+++ Aangeleverd fragment +++

In de loop van de 15de eeuw ontwikkelde Nijmegen zich tot een van de belangrijkste Hanzesteden. De stad viel onder het Hanzekwartier Keulen, waardoor er nauwe relaties bestonden met de Nederrijn en Westfalen. Door de lucratieve rivierhandel behoorde het schippersgilde tot de rijkste en meest invloedrijke gildes van de stad.
Het schippersgilde beschikte in de 15de en 16de eeuw als enige over een eigen kapel, verbonden aan een gasthuis voor zieke en oude schippers. Het s. Olafs gasthuis of der sciplude gasthuys was vanaf ca. 1450 gevestigd bij de Veerpoort, op de hoek van de Lindenberg en de Waalkade. De meeste schippers woonden in stenen huizen in de straten achter de Waalkade, tussen de Lindenberg en de Grotestraat.

+++

Opdracht a: Schrijf alle regels van de records uit de dataset hieronder letterlijk uit en laat de afbeeldingen daarbij weg.

+++ Aangeleverde gegevens +++

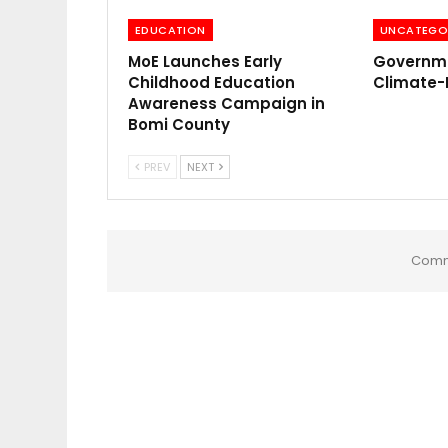
EDUCATION
UNCATEGO
MoE Launches Early
Governme
Childhood Education
Climate-
Awareness Campaign in
Bomi County
PREV
NEXT
Comm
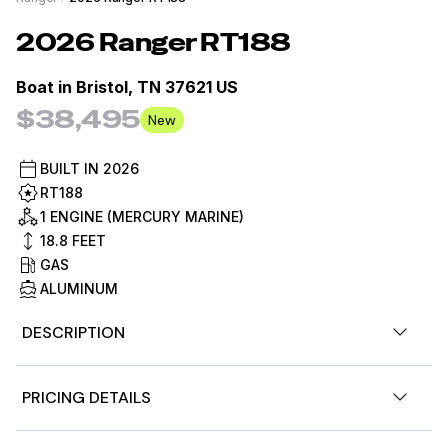
2026
Ranger
RT188
Boat in
Bristol, TN 37621 US
$38,495
New
BUILT IN
2026
RT188
1 ENGINE (MERCURY MARINE)
18.8
FEET
GAS
ALUMINUM
DESCRIPTION
The RT188 is the workhorse of the Ranger aluminum
PRICING DETAILS
lineup. It has the perfect size, performance, and feature
set for derby day in a package that's easy to own and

+++

Opdracht b: Geef uit de tekst over Nijmegen als Hanzestad het gedeelte van "In de loop van" tot en met "van de stad." woordelijk opnieuw weer.

Uitgewerkt antwoord a:
EDUCATION
UNCATEGO
MoE Launches Early
Governme
Childhood Education
Climate-
Awareness Campaign in
Bomi County
PREV
NEXT
Comm
2026
Ranger
RT188
Boat in
Bristol, TN 37621 US
$38,495
New
BUILT IN
2026
RT188
1 ENGINE (MERCURY MARINE)
18.8
FEET
GAS
ALUMINUM
DESCRIPTION
The RT188 is the workhorse of the Ranger aluminum
PRICING DETAILS
lineup. It has the perfect size, performance, and feature
set for derby day in a package that's easy to own and

Uitgewerkt antwoord b:
In de loop van de 15de eeuw ontwikkelde Nijmegen zich tot een van de belangrijkste Hanzesteden. De stad viel onder het Hanzekwartier Keulen, waardoor er nauwe relaties bestonden met de Nederrijn en Westfalen. Door de lucratieve rivierhandel behoorde het schippersgilde tot de rijkste en meest invloedrijke gildes van de stad.